New Testament scholar Craig Evans recently wrote this pointed, detailed review of Reza Aslan’s book, Zealot. The review spans several pages, so make sure to click through at the bottom of the first page.Evans has a long scholarly publishing resume and is known and respected in the fields of Jesus research, New Testament, and Second Temple Jewish studies. And for anyone wondering, he’s no “fundamentalist” Christian scholar, either.
For those who may not recall, this was the book that the mainstream media and “we decide what books will be in stores” publishing establishment fawned over when it first appeared many months ago. As Evans notes, it’s just rehashed, long-debunked thinking about Jesus. When someone like Evans refers to your book as “riddled with errors” it matters — at least to anyone interested in things like accuracy and truth.
Reza has no evidence of a nationalistic Jesus. If he has chosen to believe that to make his apostate position more palatable to him, that’s his business.
I’ve seen documentaries that posit the same thing before Reza’s day. “Anti Roman revolutionary”!
Jesus irked the Jerusalem Jewish leaders, not the Romans.
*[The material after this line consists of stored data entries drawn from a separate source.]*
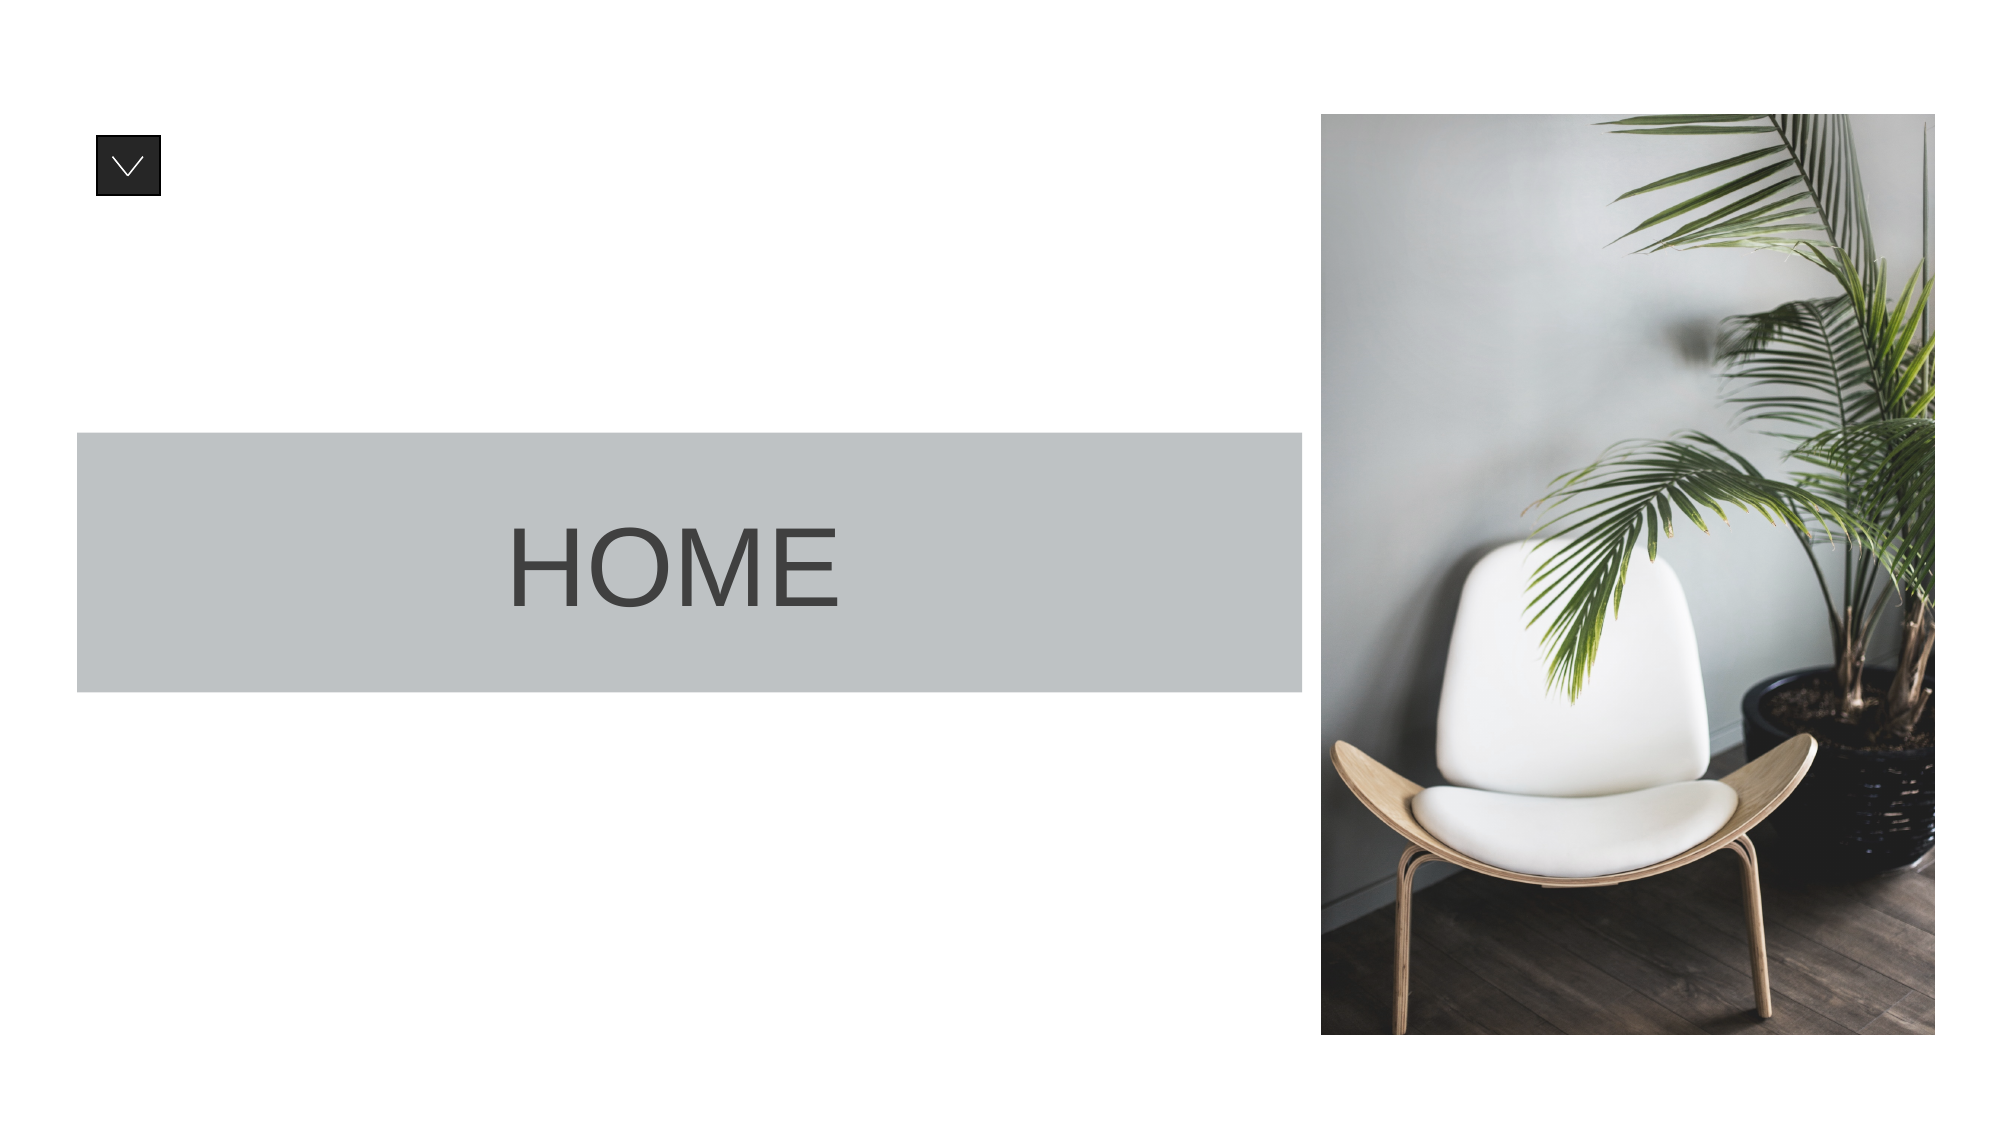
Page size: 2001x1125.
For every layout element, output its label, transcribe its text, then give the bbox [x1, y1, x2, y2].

picture [1321, 114, 1935, 1035]
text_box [96, 135, 161, 195]
text_box HOME [77, 486, 1302, 637]
text_box [76, 431, 1303, 694]
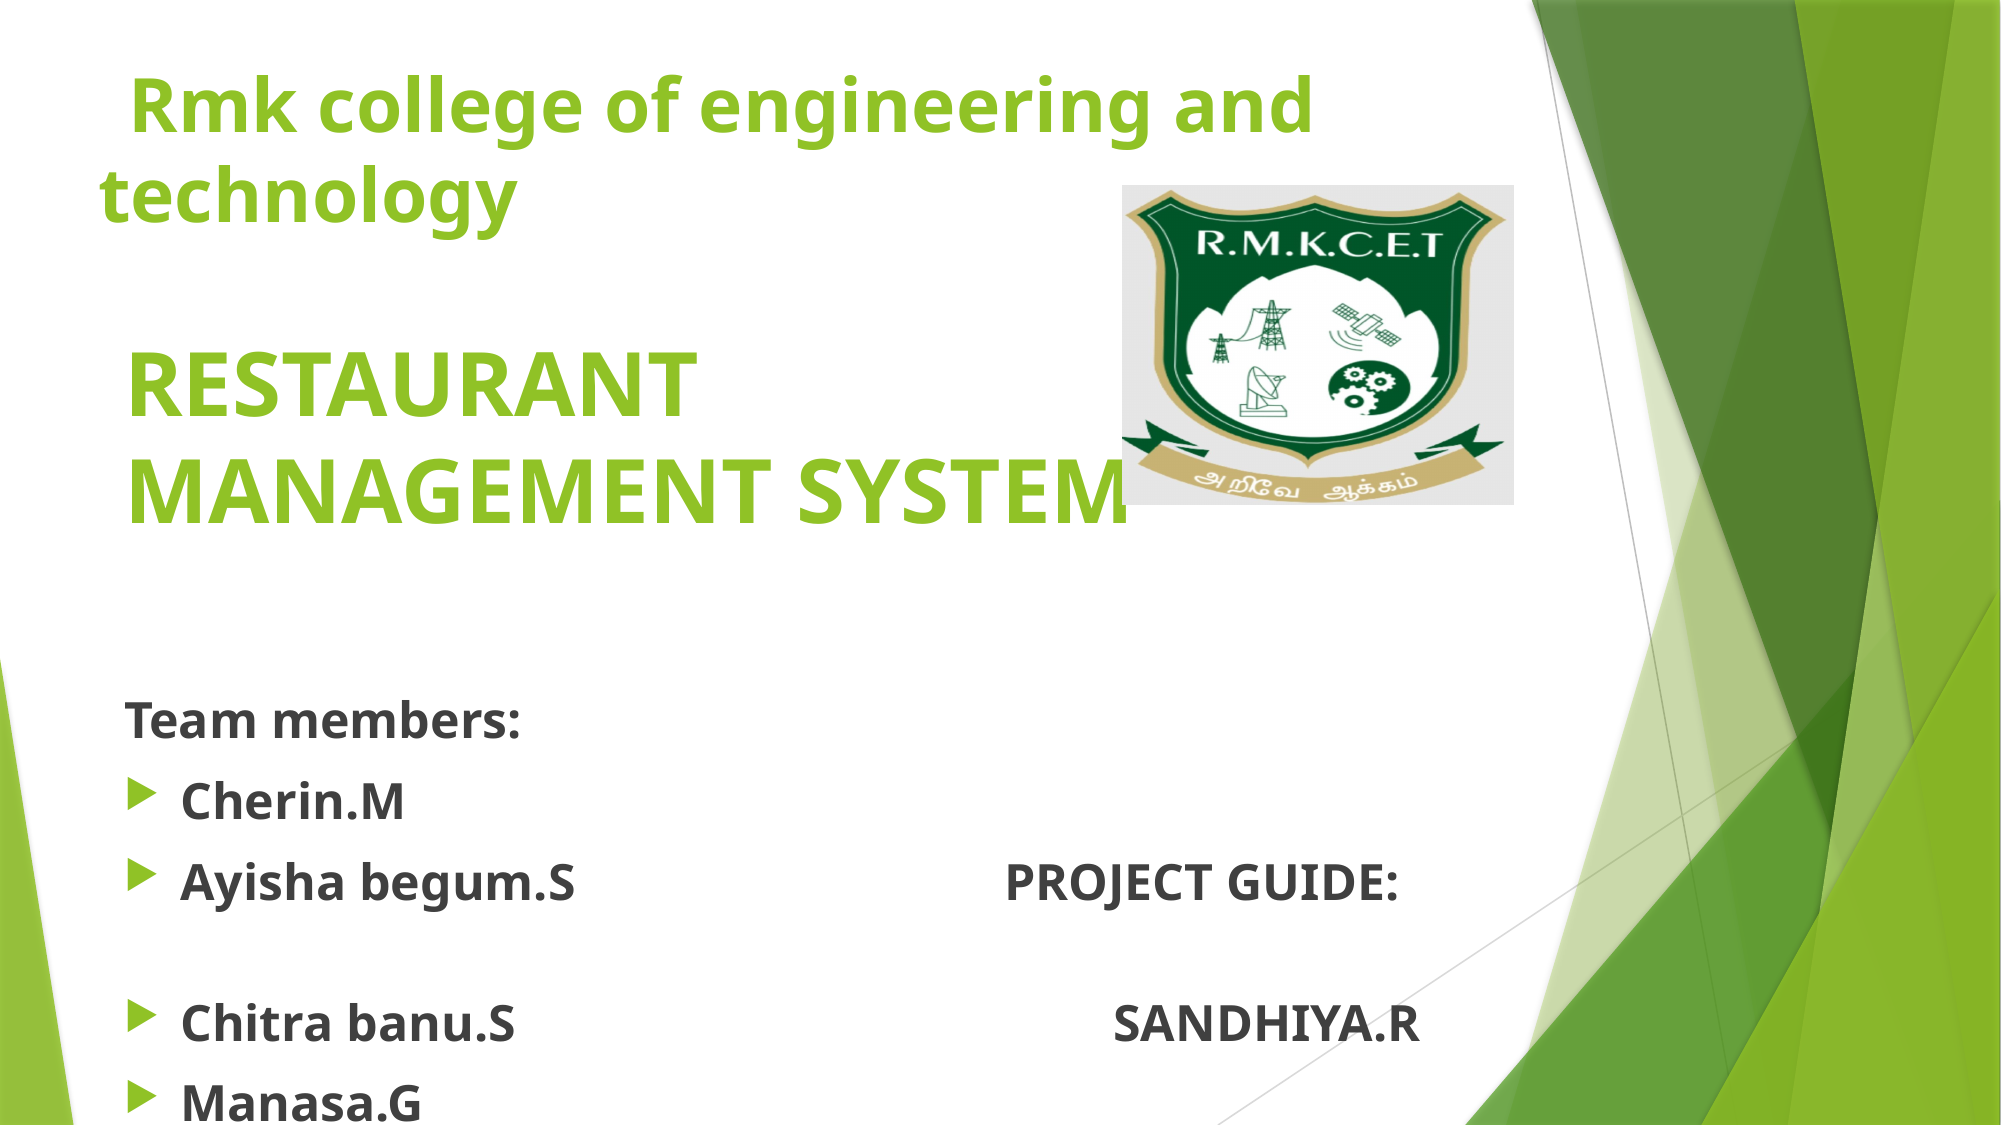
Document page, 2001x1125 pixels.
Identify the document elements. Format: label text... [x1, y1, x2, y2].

list Rmk college of engineering and technology [83, 49, 1748, 447]
picture [1122, 184, 1515, 505]
list Team members: Cherin.M Ayisha begum.S PROJECT GUIDE: Chitra banu.S SANDHIYA.R Manasa.G [109, 681, 1602, 986]
title RESTAURANT MANAGEMENT SYSTEM [109, 447, 1153, 563]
Pilate tried hard to get out of executing Jesus and the sanhedrin tried hard to see that He failed at that.
Since the historic Christian anti semitism and then the holocaust, it is hard for we Christians to state the truth here, but, it was Jewish leaders in Jerusalem who wanted Jesus dead, not the pagan Romans.
We just needed from that day and need to recognize it was ONLY the 30 AD leadership that was culpable and they paid for that already.
A more thorough reading of the documents of the early Christian church place the blame for the death of Jesus squarely where it might be expected; not on the Roman’s heads, not on the Jewish leadership, but on the “rulers of this age”. It was a particularly spiritual event.
yes (see 1 Cor 2:6ff. as an example).